Ces impasses ont une dimension sociétale au-delà de leur dimension entrepreneuriale. En sortir suppose d’innover et d’élaborer de nouveaux dispositifs d’évaluation des conditions dans lesquelles opèrent les différentes formes de la coopération horizontale, entre pairs ; verticale avec la hiérarchie ; transverse avec les bénéficiaires des services. Encore faut-il disposer de doctrines et de formes de pensée qui prennent appui sur les sciences du travail.
Certaines grandes questions de société sont trop souvent traitées sans référence ou sans lien établi avec l’évolution du travail. C’est le cas de la création d’emplois pensée indépendamment des conditions d’exercice de l’activité et de la qualité du travail ou de la nature des compétences requises. Le lien n’est pas suffisamment fait entre les modalités d’organisation du travail et la façon dont sont appréhendées les dépenses relevant de la sécurité sociale et de la santé. La sécurité et la violence dans la société, les enjeux de la détérioration de l’environnement n’intègrent pas assez les conditions de mobilisation des salariés au travail.
Dans quelle mesure est-il possible d’introduire le travail dans la façon de prendre en considération ces enjeux ? Il y a là une manière renouvelée de faire de la politique et de débattre des questions de société en s’appuyant sur l’expérience de travail des citoyens. De cette première série de questionnements émerge le besoin d’interroger les responsables politiques et syndicaux sur leur propre travail car :
- leur activité relève d’un travail;
- ce travail a une incidence sur le rapport que ces responsables construisent entre travail et politique ;
- l’analyse du travail constitue une voie pour renouveler les pratiques politiques.
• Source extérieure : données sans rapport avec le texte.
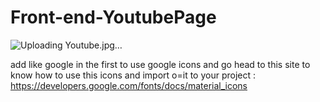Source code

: ﻿# Front-end-YoutubePage

 ![Uploading Youtube.jpg…]()

 
 
 add like google in the first to use google icons
and go head to this site to know how to use this icons and import o=it to your project : https://developers.google.com/fonts/docs/material_icons
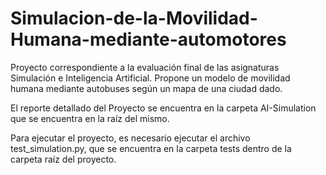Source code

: # Simulacion-de-la-Movilidad-Humana-mediante-automotores
Proyecto correspondiente a la evaluación final de las asignaturas Simulación e Inteligencia Artificial. Propone un modelo de movilidad humana mediante autobuses según un mapa de una ciudad dado.

El reporte detallado del Proyecto se encuentra en la carpeta AI-Simulation que se encuentra en la raíz del mismo.

Para ejecutar el proyecto, es necesario ejecutar el archivo test_simulation.py, que se encuentra en la carpeta tests dentro de la carpeta raíz del proyecto.

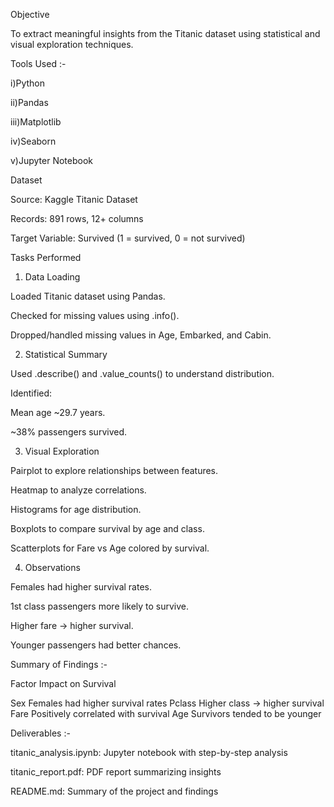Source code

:  Objective

To extract meaningful insights from the Titanic dataset using statistical and visual exploration techniques.


Tools Used :-

i)Python

ii)Pandas

iii)Matplotlib

iv)Seaborn

v)Jupyter Notebook


 Dataset

Source: Kaggle Titanic Dataset

Records: 891 rows, 12+ columns

Target Variable: Survived (1 = survived, 0 = not survived)



 Tasks Performed

1. Data Loading 

Loaded Titanic dataset using Pandas.

Checked for missing values using .info().

Dropped/handled missing values in Age, Embarked, and Cabin.


2. Statistical Summary

Used .describe() and .value_counts() to understand distribution.

Identified:

Mean age ~29.7 years.

~38% passengers survived.



3. Visual Exploration

Pairplot to explore relationships between features.

Heatmap to analyze correlations.

Histograms for age distribution.

Boxplots to compare survival by age and class.

Scatterplots for Fare vs Age colored by survival.


4. Observations

Females had higher survival rates.

1st class passengers more likely to survive.

Higher fare → higher survival.

Younger passengers had better chances.


 Summary of Findings :-

Factor	Impact on Survival

Sex	Females had higher survival rates
Pclass	Higher class → higher survival
Fare	Positively correlated with survival
Age	Survivors tended to be younger

Deliverables :-

titanic_analysis.ipynb: Jupyter notebook with step-by-step analysis

titanic_report.pdf: PDF report summarizing insights

README.md: Summary of the project and findings

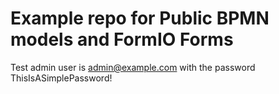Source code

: # Example repo for Public BPMN models and FormIO Forms


Test admin user is admin@example.com with the password ThisIsASimplePassword!
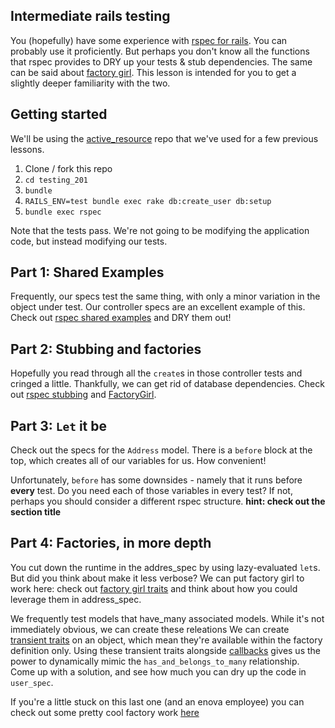 ## Intermediate rails testing

You (hopefully) have some experience with [rspec for
rails](https://github.com/rspec/rspec-rails). You can probably use it
proficiently. But perhaps you don't know all the functions that rspec
provides to DRY up your tests & stub dependencies. The same can be said
about [factory girl](https://github.com/thoughtbot/factory_girl). This
lesson is intended for you to get a slightly deeper familiarity with the
two.

## Getting started
We'll be using the
[active_resource](https://github.com/schepedw/active_resource) repo that
we've used for a few previous lessons.

1. Clone / fork this repo
2. `cd testing_201`
3. `bundle`
4. `RAILS_ENV=test bundle exec rake db:create_user db:setup`
5. `bundle exec rspec`

Note that the tests pass. We're not going to be modifying the
application code, but instead modifying our tests.

## Part 1: Shared Examples
Frequently, our specs test the same thing, with only a minor variation
in the object under test. Our controller specs are an excellent example
of this. Check out [rspec shared
examples](https://www.relishapp.com/rspec/rspec-core/docs/example-groups/shared-examples)
and DRY them out!

## Part 2: Stubbing and factories
Hopefully you read through all the `create`s in those controller tests
and cringed a little. Thankfully, we can get rid of database
dependencies. Check out [rspec
stubbing](http://www.relishapp.com/rspec/rspec-mocks/v/2-99/docs/method-stubs)
and [FactoryGirl](https://github.com/thoughtbot/factory_girl).

## Part 3: `Let` it be

Check out the specs for the `Address` model. There is a `before` block
at the top, which creates all of our variables for us. How convenient!

Unfortunately, `before` has some downsides - namely that it runs before
__every__ test. Do you need each of those variables in every test? If
not, perhaps you should consider a different rspec structure. __hint:
check out the section title__

## Part 4: Factories, in more depth

You cut down the runtime in the addres_spec by using lazy-evaluated
`let`s. But did you think about make it less verbose? We can put factory
girl to work here: check out [factory girl
traits](https://github.com/thoughtbot/factory_girl/blob/master/GETTING_STARTED.md#traits)
and think about how you could leverage them in address_spec.


We frequently test models that have_many associated models. While
it's not immediately obvious, we can create these releations
We can create [transient
traits](https://github.com/thoughtbot/factory_girl/blob/master/GETTING_STARTED.md#transient-attributes)
on an object, which mean they're available within the factory definition
only. Using these transient traits alongside
[callbacks](https://github.com/thoughtbot/factory_girl/blob/master/GETTING_STARTED.md#callbacks)
gives us the power to dynamically mimic the `has_and_belongs_to_many`
relationship. Come up with a solution, and see how much you can dry up
the code in `user_spec`.


If you're a little stuck on this last one (and an enova employee) you
can check out some pretty cool factory work
[here](https://git.enova.com/onstride/onstride/pull/243/files#diff-8707c1369e4c39b144680ea3ee173894R1)
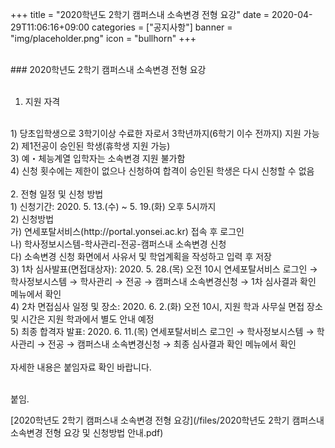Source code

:+++
title = "2020학년도 2학기 캠퍼스내 소속변경 전형 요강"
date = 2020-04-29T11:06:16+09:00
categories = ["공지사항"]
banner = "img/placeholder.png"
icon = "bullhorn"
+++
<!--more-->

<br>
### 2020학년도 2학기 캠퍼스내 소속변경 전형 요강
<br>
<br>

1. 지원 자격
<br>
1) 당초입학생으로 3학기이상 수료한 자로서 3학년까지(6학기 이수 전까지) 지원 가능
<br>
2) 제1전공이 승인된 학생(휴학생 지원 가능)
<br>
3) 예・체능계열 입학자는 소속변경 지원 불가함
<br>
4) 신청 횟수에는 제한이 없으나 신청하여 합격이 승인된 학생은 다시 신청할 수 없음
<br>
<br>
2. 전형 일정 및 신청 방법
<br>
1) 신청기간: 2020. 5. 13.(수) ~ 5. 19.(화) 오후 5시까지
<br>
2) 신청방법
<br>
가) 연세포탈서비스(http://portal.yonsei.ac.kr) 접속 후 로그인
<br>
나) 학사정보시스템-학사관리-전공-캠퍼스내 소속변경 신청
<br>
다) 소속변경 신청 화면에서 사유서 및 학업계획을 작성하고 입력 후 저장
<br>
3) 1차 심사발표(면접대상자): 2020. 5. 28.(목) 오전 10시
   연세포탈서비스 로그인 → 학사정보시스템 → 학사관리 → 전공 → 캠퍼스내 소속변경신청
→ 1차 심사결과 확인 메뉴에서 확인
<br>
4) 2차 면접심사 일정 및 장소: 2020. 6. 2.(화) 오전 10시, 지원 학과 사무실
   면접 장소 및 시간은 지원 학과에서 별도 안내 예정
<br>
5) 최종 합격자 발표: 2020. 6. 11.(목)
   연세포탈서비스 로그인 → 학사정보시스템 → 학사관리 → 전공 → 캠퍼스내 소속변경신청
→ 최종 심사결과 확인 메뉴에서 확인
<br>
<br>
자세한 내용은 붙임자료 확인 바랍니다.
<br>

<br>

붙임.

[2020학년도 2학기 캠퍼스내 소속변경 전형 요강](/files/2020학년도 2학기 캠퍼스내 소속변경 전형 요강 및 신청방법 안내.pdf)
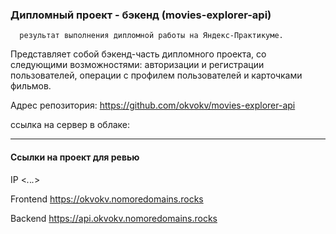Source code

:###  Дипломный проект - бэкенд (movies-explorer-api) 

      результат выполнения дипломной работы на Яндекс-Практикуме.

Представляет собой бэкенд-часть дипломного проекта, со следующими возможностями: авторизации и регистрации пользователей, операции с профилем пользователей и карточками фильмов.  
  

Адрес репозитория: https://github.com/okvokv/movies-explorer-api


ссылка на сервер в облаке:	


---------------------------------------------------------------------------------

####   Ссылки на проект для ревью

IP <*.*.*.*>

Frontend  https://okvokv.nomoredomains.rocks

Backend   https://api.okvokv.nomoredomains.rocks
Au final, nous avançons l’idée selon laquelle : le travail, comme expérience partagée, est susceptible de redonner du corps à la pratique de la démocratie.
L’articulation de ces différents angles d’analyse constitue le socle à partir duquel les rapports entre travail et politique sont susceptibles d’être repensés à l’aide de réflexions, d’initiatives et d’actions que souhaite mener l’association.